══ DATA SECTION ══
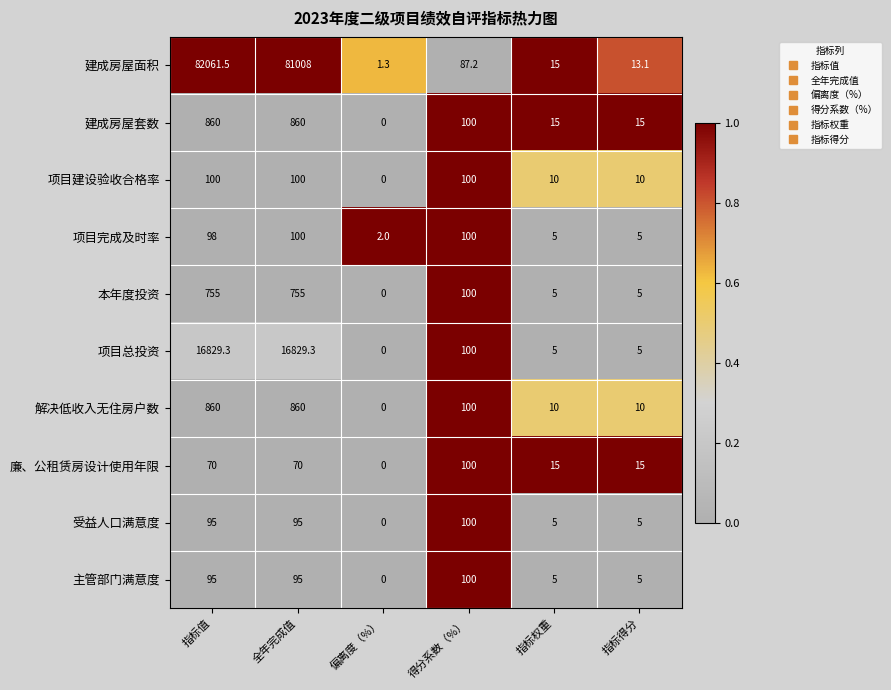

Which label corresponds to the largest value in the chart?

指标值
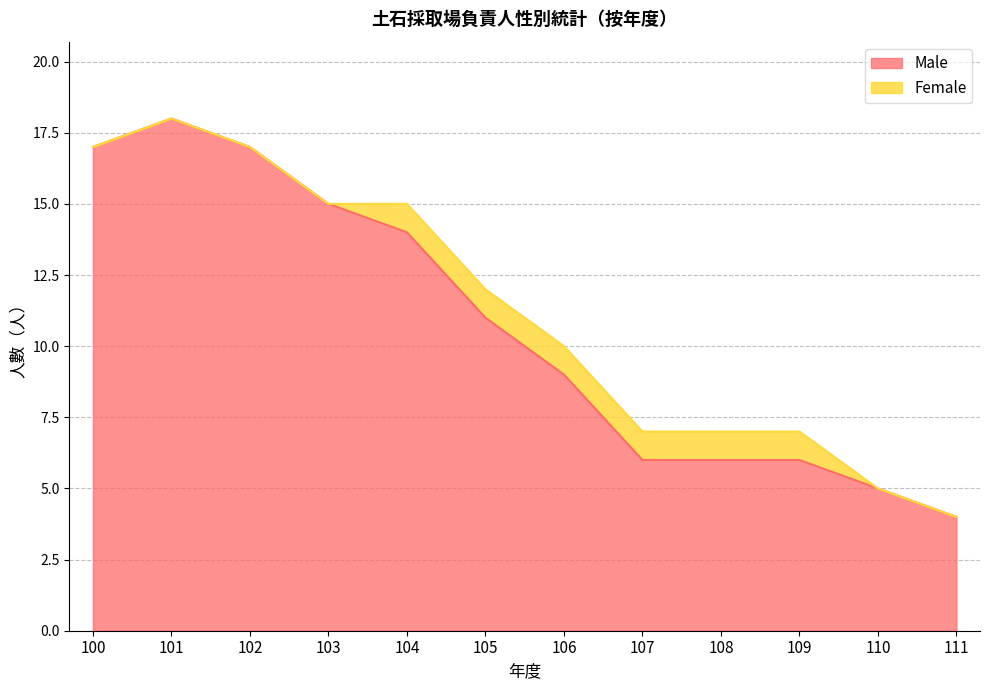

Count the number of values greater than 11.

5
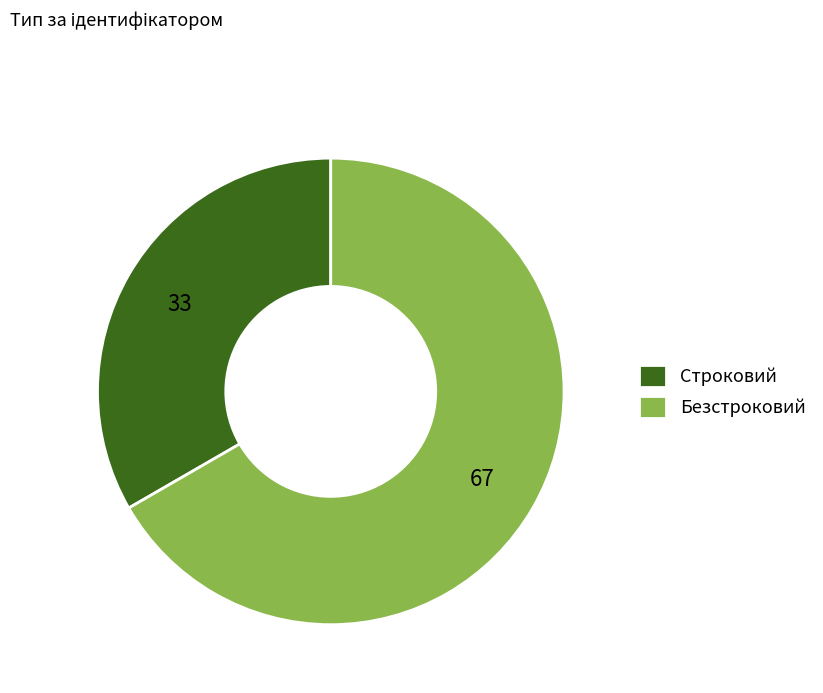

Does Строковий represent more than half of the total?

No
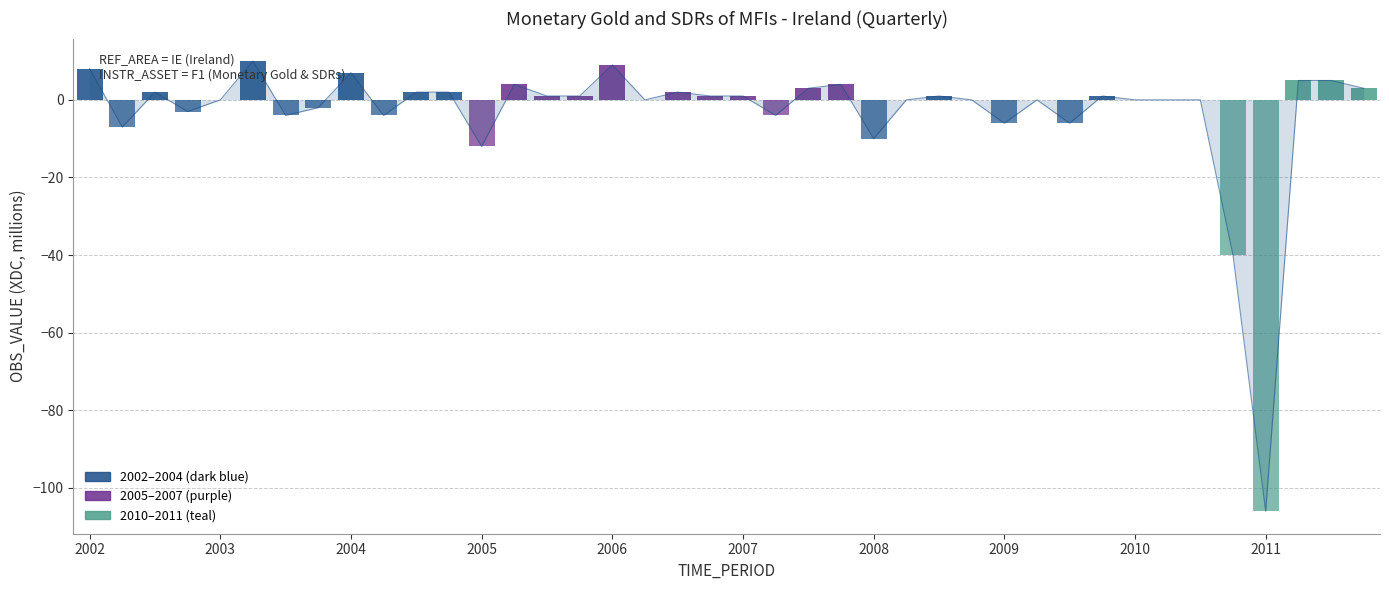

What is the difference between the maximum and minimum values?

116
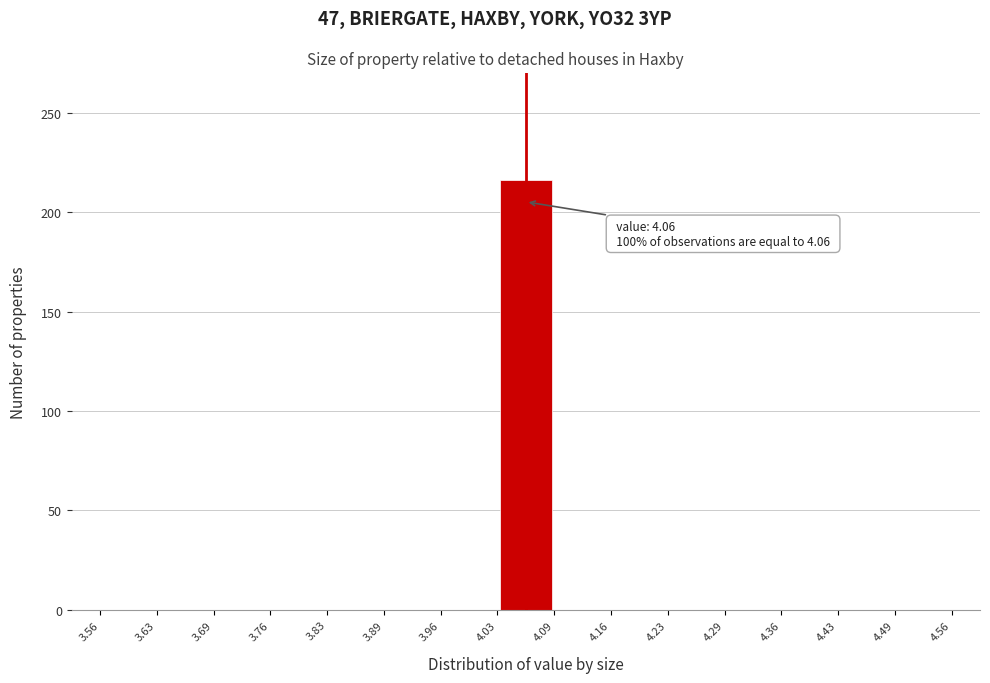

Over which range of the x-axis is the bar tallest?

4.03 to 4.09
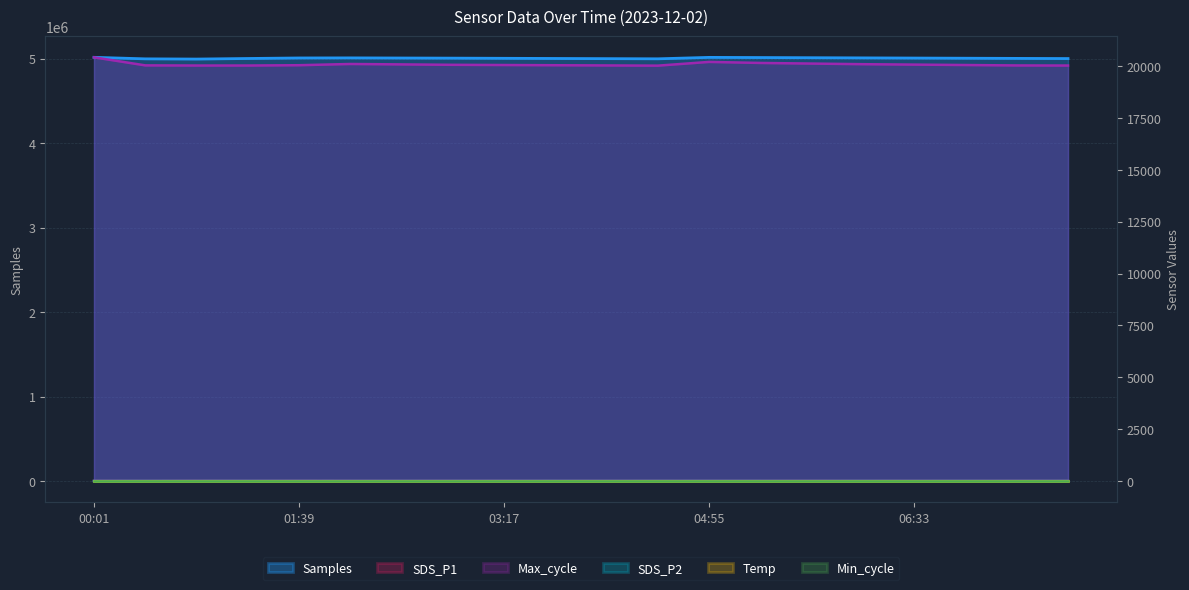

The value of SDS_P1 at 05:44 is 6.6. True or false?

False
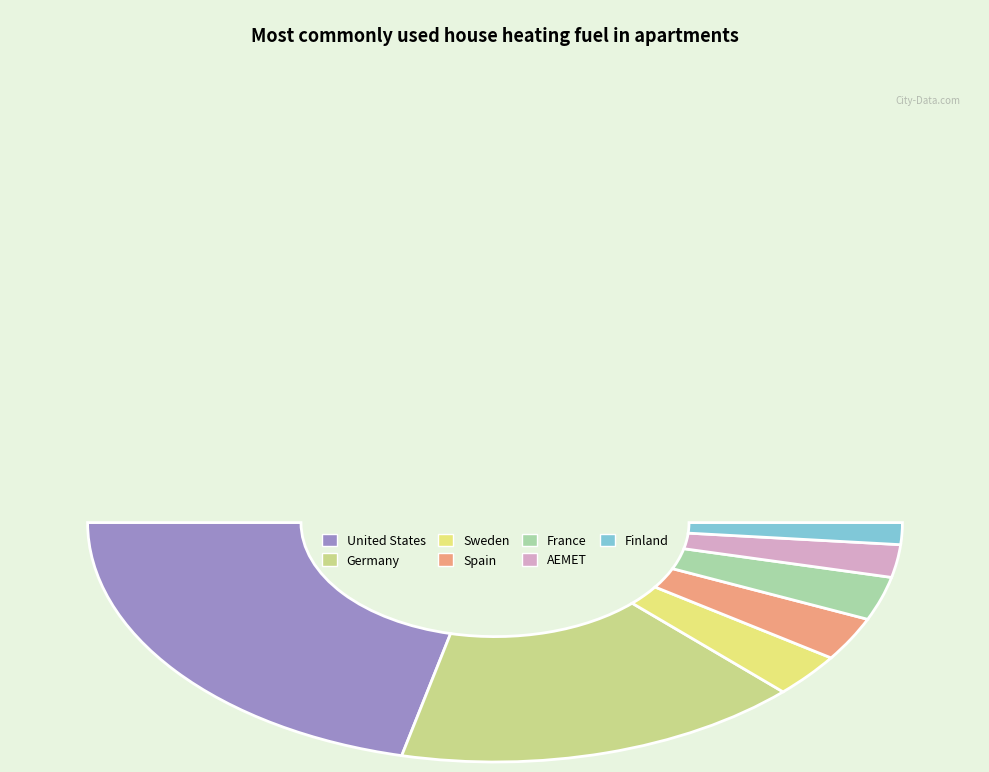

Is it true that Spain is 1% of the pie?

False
═══
TASK BRIEF:
Put the lines of the items, starting at the one containing "4.03 to 4.09" and ending at the last line of the items, into a JSON list of strings with one string per line and no blank lines. Leave the pictures out of the answer.

EXERCISE ANSWER:
[
  "4.03 to 4.09",
  "The value of SDS_P1 at 05:44 is 6.6. True or false?",
  "False",
  "Is it true that Spain is 1% of the pie?",
  "False"
]